TEXT:

====

What's changed is focus. There's not a laser clear focus on one issue that produces enough fear for the system to overcome its resistance to change. Not among enough of the voters.

Enough voters will be laying there in bed waiting for that Ambien to kick in, worrying that the economy's bad but will raising taxes really fix it? Gas prices are high but will refusing to drill or to build nuclear plants help that? Health care is a mess but will turning more of it over to government control going to make it better or worse? Oh, and did I mention that he's black. And untested.

And it's not just the individuals within the American system who will fear change and vote against it. It's all the special interests and power that be, corporate and otherwise, who will fight to keep what they've got.

I think it will be McCain because by the time all the attacks and fear mongering is done, the fear of change--the fear of the unknown--is what will actually decide the election.

Tyler said...

Thanks, CC. I hope you feel better and take care of yourself.

As to your link/paragraph, I don't think it says anything like "only he can beat McCain". It simply says that a McCain - Clinton race will become a tossup, with a slight advantage to McCain. And that a non-Clinton candidate will probably be stronger.

The author says some things I believe to be true: Clinton IS an unpopular personality and a polarizing figure. I believe that that fact is due to some level of sexism in our society, combined with complex feelings about her spouse's presidency (and her spouse), along with a media preoccupation with gotcha-journalism. I don't think that it reflects at all on her competence or her positions on issues at all.

====

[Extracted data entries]

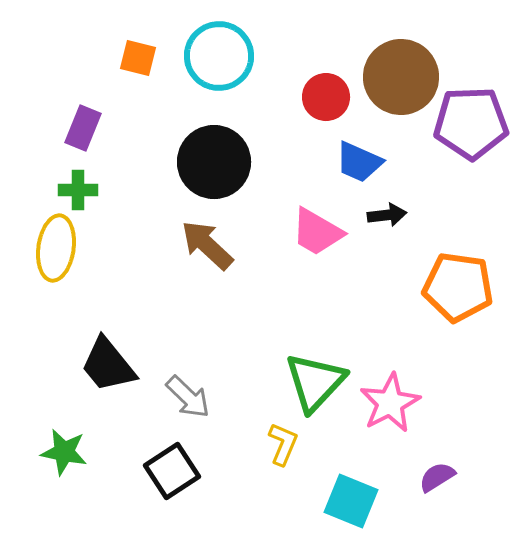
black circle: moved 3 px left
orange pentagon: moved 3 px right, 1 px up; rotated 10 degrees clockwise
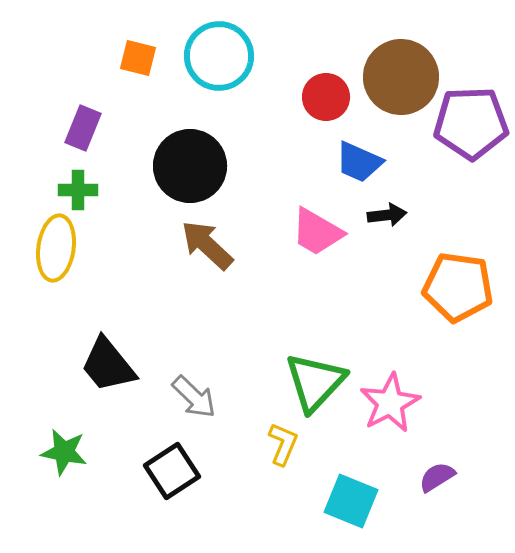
black circle: moved 24 px left, 4 px down
gray arrow: moved 6 px right
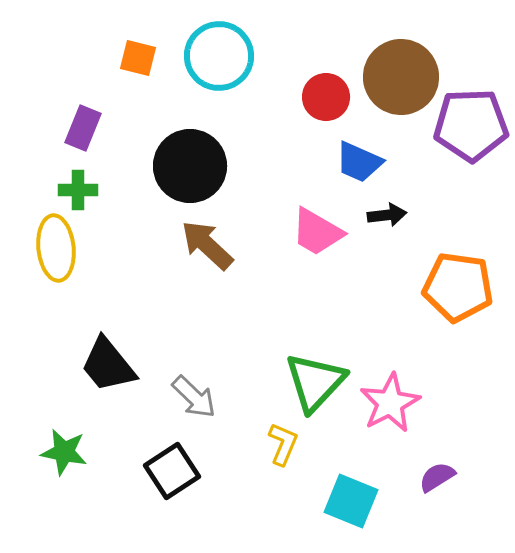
purple pentagon: moved 2 px down
yellow ellipse: rotated 14 degrees counterclockwise
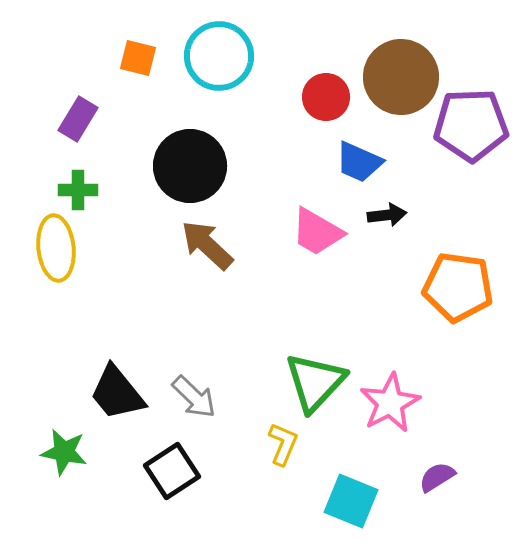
purple rectangle: moved 5 px left, 9 px up; rotated 9 degrees clockwise
black trapezoid: moved 9 px right, 28 px down
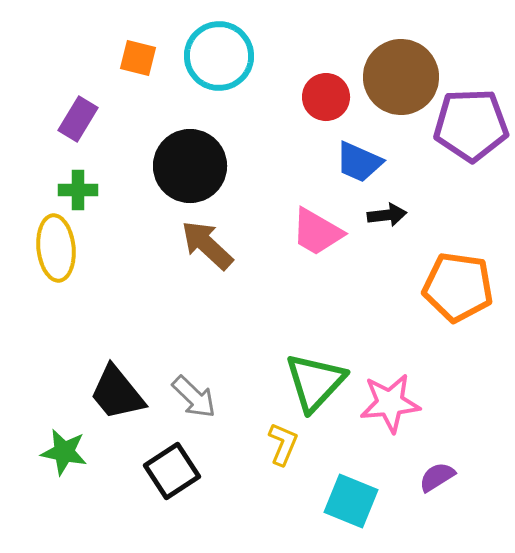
pink star: rotated 22 degrees clockwise
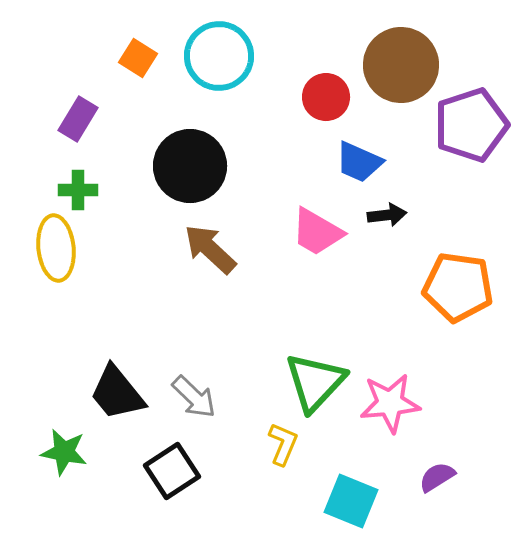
orange square: rotated 18 degrees clockwise
brown circle: moved 12 px up
purple pentagon: rotated 16 degrees counterclockwise
brown arrow: moved 3 px right, 4 px down
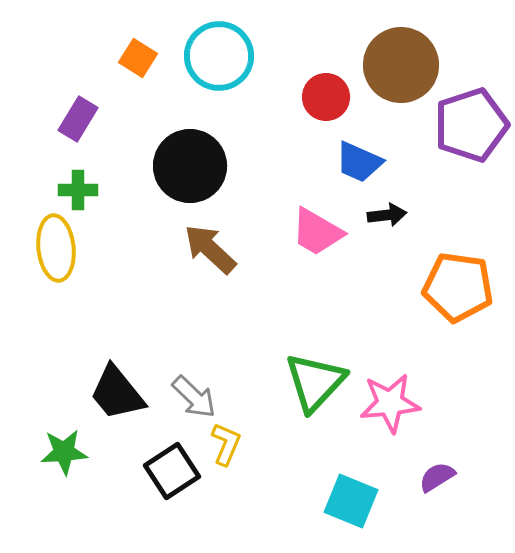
yellow L-shape: moved 57 px left
green star: rotated 15 degrees counterclockwise
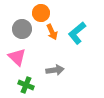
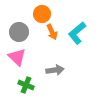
orange circle: moved 1 px right, 1 px down
gray circle: moved 3 px left, 3 px down
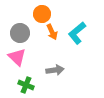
gray circle: moved 1 px right, 1 px down
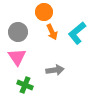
orange circle: moved 2 px right, 2 px up
gray circle: moved 2 px left, 1 px up
pink triangle: rotated 12 degrees clockwise
green cross: moved 1 px left
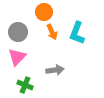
cyan L-shape: rotated 30 degrees counterclockwise
pink triangle: rotated 18 degrees clockwise
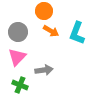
orange circle: moved 1 px up
orange arrow: moved 1 px left, 1 px up; rotated 35 degrees counterclockwise
gray arrow: moved 11 px left
green cross: moved 5 px left
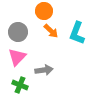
orange arrow: rotated 14 degrees clockwise
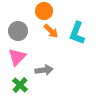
gray circle: moved 1 px up
green cross: rotated 21 degrees clockwise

====

LIST OF TASKS:
1) In the election comments, what does the first writer say will actually decide the election?
2) In the listing, take the lines from the one with "cyan L-shape: rotated" through the end of the listing, and switch "green cross" to "blue cross". Give back only those lines, with the pictures left out.

EXERCISE SOLUTIONS:
1) The fear of change, the fear of the unknown.

2)
cyan L-shape: rotated 30 degrees counterclockwise
pink triangle: rotated 18 degrees clockwise
orange circle: moved 1 px up
orange arrow: moved 1 px left, 1 px up; rotated 35 degrees counterclockwise
gray arrow: moved 11 px left
blue cross: moved 5 px left
orange arrow: rotated 14 degrees clockwise
gray circle: moved 1 px up
blue cross: rotated 21 degrees clockwise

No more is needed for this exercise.